Learning Complete Topology-Aware Correlations Between Relations for Inductive Link Prediction
Jie Wang, Hanzhu Chen, Qitan Lv, Zhihao Shi, Jiajun Chen, Huarui He,, Hongtao Xie, Defu Lian, Enhong Chen, and Feng Wu

TL;DR
This paper introduces TACO, a novel method for inductive link prediction that models semantic relation correlations based on topological patterns within subgraphs, improving reasoning over evolving knowledge graphs.
Contribution
The paper proposes a new subgraph-based approach, TACO, which categorizes relation correlations into topological patterns and learns their importance for better inductive link prediction.
Findings
TACO outperforms state-of-the-art methods on inductive link prediction tasks.
The method effectively captures topological and semantic relation correlations.

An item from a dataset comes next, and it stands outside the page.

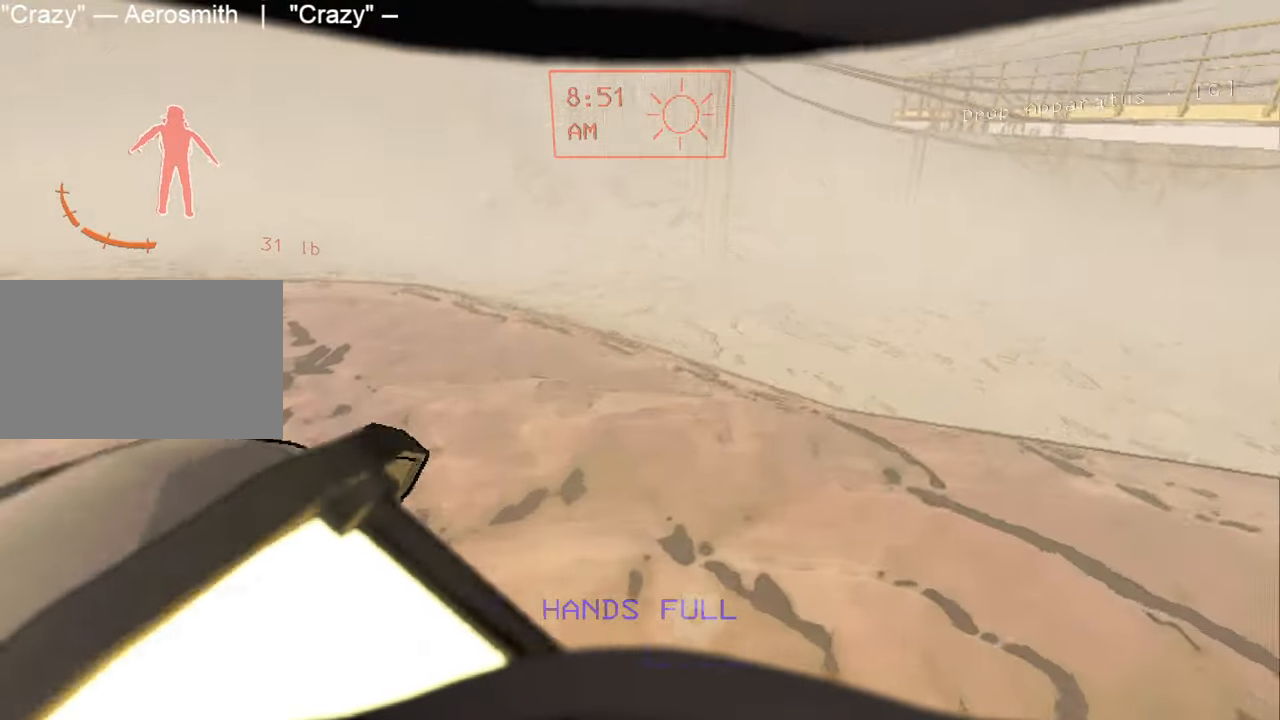
{"keys": ["a", "shift"], "mouse": [], "events": [[433, "a", "down"], [433, "w", "up"]]}
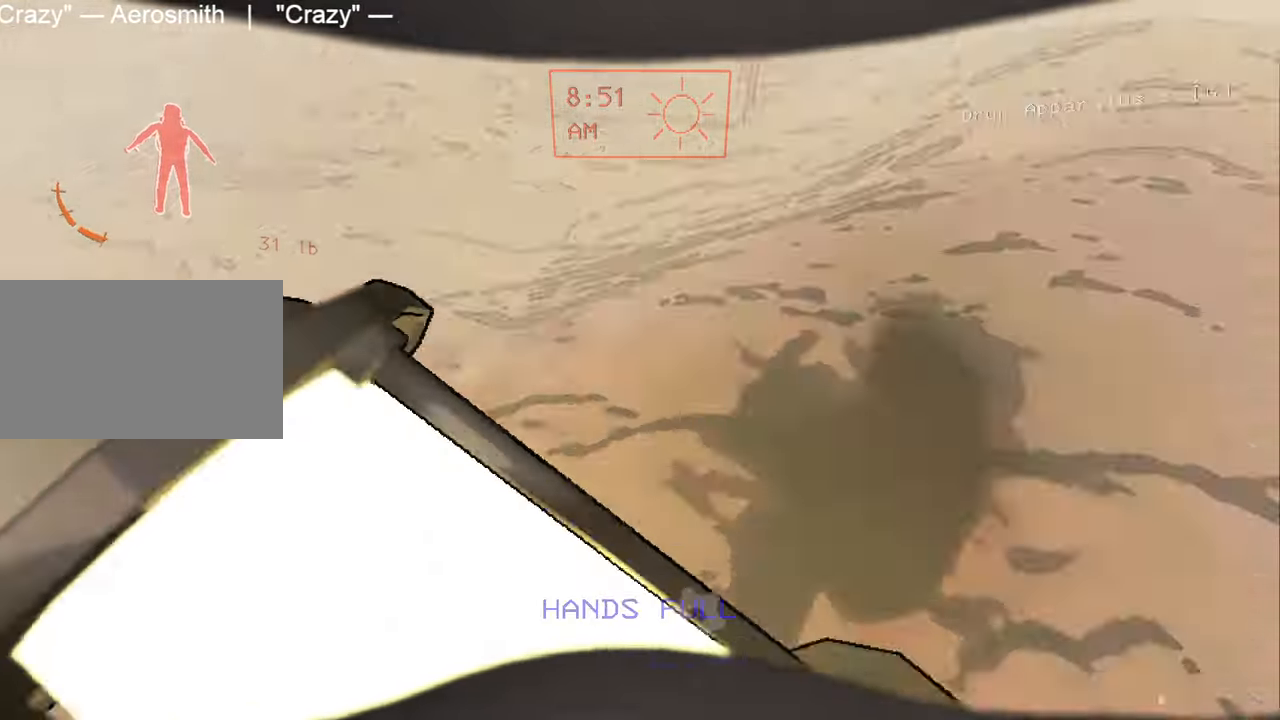
{"keys": ["g", "s", "shift"], "mouse": [], "events": [[66, "g", "down"], [66, "s", "down"], [166, "a", "up"], [166, "g", "up"], [250, "e", "down"], [300, "e", "up"], [400, "e", "down"], [450, "e", "up"], [483, "g", "down"]]}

Complete subgraph patterns enhance the reasoning capability of the model.
Abstract
Inductive link prediction -- where entities during training and inference stages can be different -- has shown great potential for completing evolving knowledge graphs in an entity-independent manner. Many popular methods mainly focus on modeling graph-level features, while the edge-level interactions -- especially the semantic correlations between relations -- have been less explored. However, we notice a desirable property of semantic correlations between relations is that they are inherently edge-level and entity-independent. This implies the great potential of the semantic correlations for the entity-independent inductive link prediction task. Inspired by this observation, we propose a novel subgraph-based method, namely TACO, to model Topology-Aware COrrelations between relations that are highly correlated to their topological structures within subgraphs. Specifically, we prove…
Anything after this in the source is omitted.